--- THE INPUT ---
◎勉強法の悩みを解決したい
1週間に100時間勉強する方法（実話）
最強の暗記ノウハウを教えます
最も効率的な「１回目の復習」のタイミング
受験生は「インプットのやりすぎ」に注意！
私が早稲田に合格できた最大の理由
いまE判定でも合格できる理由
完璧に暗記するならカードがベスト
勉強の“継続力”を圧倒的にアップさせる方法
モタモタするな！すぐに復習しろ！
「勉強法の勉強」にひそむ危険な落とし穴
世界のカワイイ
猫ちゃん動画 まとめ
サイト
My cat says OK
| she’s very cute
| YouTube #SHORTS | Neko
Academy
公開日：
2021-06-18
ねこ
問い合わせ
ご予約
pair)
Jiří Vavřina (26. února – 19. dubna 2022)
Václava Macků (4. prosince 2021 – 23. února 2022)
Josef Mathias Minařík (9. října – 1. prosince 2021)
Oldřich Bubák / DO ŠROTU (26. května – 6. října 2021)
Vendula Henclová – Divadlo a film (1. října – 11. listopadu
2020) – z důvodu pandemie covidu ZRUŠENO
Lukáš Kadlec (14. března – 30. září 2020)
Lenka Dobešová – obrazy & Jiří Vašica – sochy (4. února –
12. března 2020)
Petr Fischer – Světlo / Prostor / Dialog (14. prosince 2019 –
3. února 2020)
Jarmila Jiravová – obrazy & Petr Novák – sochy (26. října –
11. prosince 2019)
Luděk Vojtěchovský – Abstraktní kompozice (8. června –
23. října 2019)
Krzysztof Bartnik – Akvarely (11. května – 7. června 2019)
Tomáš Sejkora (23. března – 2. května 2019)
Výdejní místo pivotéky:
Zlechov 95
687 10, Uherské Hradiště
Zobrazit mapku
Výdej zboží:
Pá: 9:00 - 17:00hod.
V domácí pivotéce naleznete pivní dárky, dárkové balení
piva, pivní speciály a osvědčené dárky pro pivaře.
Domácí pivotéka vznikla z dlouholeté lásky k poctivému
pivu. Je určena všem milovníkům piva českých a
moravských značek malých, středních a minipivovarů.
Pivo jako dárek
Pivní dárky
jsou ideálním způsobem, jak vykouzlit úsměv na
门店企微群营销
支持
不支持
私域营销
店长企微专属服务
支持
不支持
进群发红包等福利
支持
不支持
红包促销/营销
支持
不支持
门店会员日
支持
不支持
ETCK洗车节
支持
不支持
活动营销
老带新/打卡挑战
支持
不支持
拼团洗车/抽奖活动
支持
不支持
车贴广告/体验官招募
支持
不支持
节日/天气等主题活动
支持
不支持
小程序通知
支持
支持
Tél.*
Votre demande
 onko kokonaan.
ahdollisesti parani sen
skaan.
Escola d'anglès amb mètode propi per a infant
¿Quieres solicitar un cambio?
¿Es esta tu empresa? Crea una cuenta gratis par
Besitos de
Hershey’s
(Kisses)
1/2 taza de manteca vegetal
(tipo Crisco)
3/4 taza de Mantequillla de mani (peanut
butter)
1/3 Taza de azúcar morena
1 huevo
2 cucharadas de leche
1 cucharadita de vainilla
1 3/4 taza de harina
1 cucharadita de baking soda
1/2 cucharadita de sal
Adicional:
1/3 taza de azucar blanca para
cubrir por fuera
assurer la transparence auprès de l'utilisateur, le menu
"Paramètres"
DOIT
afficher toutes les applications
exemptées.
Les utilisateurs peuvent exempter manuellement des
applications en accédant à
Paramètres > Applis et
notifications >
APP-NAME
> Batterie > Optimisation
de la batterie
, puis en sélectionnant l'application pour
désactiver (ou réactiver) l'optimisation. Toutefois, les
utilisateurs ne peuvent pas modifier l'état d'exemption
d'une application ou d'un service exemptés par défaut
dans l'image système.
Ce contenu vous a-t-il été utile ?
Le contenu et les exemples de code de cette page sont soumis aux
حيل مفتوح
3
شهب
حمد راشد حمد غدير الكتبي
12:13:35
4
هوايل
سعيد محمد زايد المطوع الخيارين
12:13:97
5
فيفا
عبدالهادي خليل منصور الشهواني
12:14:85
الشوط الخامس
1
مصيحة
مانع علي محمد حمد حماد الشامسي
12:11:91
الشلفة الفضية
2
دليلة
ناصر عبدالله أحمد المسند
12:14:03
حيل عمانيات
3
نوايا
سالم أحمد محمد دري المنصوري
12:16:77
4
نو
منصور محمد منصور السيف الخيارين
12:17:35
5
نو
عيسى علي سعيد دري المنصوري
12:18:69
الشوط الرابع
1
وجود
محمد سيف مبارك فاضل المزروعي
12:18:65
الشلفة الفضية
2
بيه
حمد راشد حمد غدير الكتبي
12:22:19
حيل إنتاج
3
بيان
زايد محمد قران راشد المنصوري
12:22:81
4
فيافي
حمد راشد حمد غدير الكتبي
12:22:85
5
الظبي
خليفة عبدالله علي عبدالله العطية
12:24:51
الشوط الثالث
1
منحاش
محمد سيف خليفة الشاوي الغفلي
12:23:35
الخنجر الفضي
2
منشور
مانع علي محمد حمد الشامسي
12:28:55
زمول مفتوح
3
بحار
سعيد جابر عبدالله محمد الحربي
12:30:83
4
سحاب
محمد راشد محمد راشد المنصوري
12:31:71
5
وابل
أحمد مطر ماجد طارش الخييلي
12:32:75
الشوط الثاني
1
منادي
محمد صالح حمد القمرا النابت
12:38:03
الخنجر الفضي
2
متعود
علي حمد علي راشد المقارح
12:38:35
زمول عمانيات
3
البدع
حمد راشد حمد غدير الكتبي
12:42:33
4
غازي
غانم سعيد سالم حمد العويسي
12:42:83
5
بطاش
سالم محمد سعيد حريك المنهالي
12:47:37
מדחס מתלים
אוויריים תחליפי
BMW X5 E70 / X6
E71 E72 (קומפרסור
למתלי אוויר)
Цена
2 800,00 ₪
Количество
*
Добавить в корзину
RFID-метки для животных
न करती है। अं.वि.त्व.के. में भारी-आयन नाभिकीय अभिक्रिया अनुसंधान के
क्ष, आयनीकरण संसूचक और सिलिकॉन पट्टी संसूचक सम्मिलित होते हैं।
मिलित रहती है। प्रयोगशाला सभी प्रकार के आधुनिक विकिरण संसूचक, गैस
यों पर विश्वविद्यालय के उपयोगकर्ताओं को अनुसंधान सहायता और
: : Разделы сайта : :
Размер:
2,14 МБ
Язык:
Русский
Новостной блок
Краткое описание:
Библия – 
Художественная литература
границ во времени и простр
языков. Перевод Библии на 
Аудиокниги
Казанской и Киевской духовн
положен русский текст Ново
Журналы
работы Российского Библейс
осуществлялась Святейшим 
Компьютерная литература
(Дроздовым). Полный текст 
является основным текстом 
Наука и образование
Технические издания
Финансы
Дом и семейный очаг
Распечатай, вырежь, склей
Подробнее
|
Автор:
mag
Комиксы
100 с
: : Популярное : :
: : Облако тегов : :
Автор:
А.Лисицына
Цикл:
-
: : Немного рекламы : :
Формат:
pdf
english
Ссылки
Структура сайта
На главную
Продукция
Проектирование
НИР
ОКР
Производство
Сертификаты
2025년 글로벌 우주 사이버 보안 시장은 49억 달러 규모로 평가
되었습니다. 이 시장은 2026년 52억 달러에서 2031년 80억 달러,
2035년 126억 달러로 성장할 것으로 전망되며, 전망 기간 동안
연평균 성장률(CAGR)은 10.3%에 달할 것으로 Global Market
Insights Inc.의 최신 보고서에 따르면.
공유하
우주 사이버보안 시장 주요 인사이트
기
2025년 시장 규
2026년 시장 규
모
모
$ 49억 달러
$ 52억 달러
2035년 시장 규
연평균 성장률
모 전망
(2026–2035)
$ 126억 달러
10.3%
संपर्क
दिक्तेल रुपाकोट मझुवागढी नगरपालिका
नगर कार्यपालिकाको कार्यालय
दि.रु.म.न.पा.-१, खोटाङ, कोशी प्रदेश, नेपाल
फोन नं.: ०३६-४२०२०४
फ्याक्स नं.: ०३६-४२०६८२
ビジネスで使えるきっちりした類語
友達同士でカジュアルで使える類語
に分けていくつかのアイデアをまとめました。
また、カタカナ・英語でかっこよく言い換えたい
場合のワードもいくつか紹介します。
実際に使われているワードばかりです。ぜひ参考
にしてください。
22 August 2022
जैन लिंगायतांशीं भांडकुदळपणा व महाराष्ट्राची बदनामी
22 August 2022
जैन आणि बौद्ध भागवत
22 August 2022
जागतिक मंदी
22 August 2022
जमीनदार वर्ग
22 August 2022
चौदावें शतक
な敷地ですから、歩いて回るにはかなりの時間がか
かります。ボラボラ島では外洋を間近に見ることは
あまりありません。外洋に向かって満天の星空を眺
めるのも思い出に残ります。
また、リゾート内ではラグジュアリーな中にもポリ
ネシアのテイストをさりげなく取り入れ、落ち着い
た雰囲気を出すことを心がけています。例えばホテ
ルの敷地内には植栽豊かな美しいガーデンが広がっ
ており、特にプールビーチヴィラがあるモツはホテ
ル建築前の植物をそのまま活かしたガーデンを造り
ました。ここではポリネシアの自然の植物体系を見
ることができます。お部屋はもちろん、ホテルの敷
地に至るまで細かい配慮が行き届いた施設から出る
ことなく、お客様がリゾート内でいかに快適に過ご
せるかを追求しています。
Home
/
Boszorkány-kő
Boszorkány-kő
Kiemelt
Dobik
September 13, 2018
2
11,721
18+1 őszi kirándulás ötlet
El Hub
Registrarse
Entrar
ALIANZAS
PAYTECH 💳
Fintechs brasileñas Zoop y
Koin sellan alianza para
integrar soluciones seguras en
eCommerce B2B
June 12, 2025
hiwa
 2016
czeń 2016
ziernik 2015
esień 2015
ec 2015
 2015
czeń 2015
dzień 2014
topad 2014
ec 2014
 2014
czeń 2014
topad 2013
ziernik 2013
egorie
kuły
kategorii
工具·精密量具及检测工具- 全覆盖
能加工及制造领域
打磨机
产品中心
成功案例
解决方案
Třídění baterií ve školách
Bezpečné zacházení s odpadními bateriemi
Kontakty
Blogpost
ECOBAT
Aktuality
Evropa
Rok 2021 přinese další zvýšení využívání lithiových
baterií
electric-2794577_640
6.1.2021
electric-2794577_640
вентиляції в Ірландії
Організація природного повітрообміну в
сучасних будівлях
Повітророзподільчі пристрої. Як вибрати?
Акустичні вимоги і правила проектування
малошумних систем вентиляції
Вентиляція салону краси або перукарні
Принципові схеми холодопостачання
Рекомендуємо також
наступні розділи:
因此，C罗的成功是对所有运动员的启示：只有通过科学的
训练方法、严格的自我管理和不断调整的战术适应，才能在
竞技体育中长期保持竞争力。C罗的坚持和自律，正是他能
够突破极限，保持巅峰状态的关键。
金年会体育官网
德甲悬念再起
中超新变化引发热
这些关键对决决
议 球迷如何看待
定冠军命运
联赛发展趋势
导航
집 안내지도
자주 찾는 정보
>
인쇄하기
---
=== EXERCISE DESCRIPTION ===
Gather up, from the records above, each line where the word "května" appears.

=== PROBLEM SOLUTION ===
Oldřich Bubák / DO ŠROTU (26. května – 6. října 2021)
Krzysztof Bartnik – Akvarely (11. května – 7. června 2019)
Tomáš Sejkora (23. března – 2. května 2019)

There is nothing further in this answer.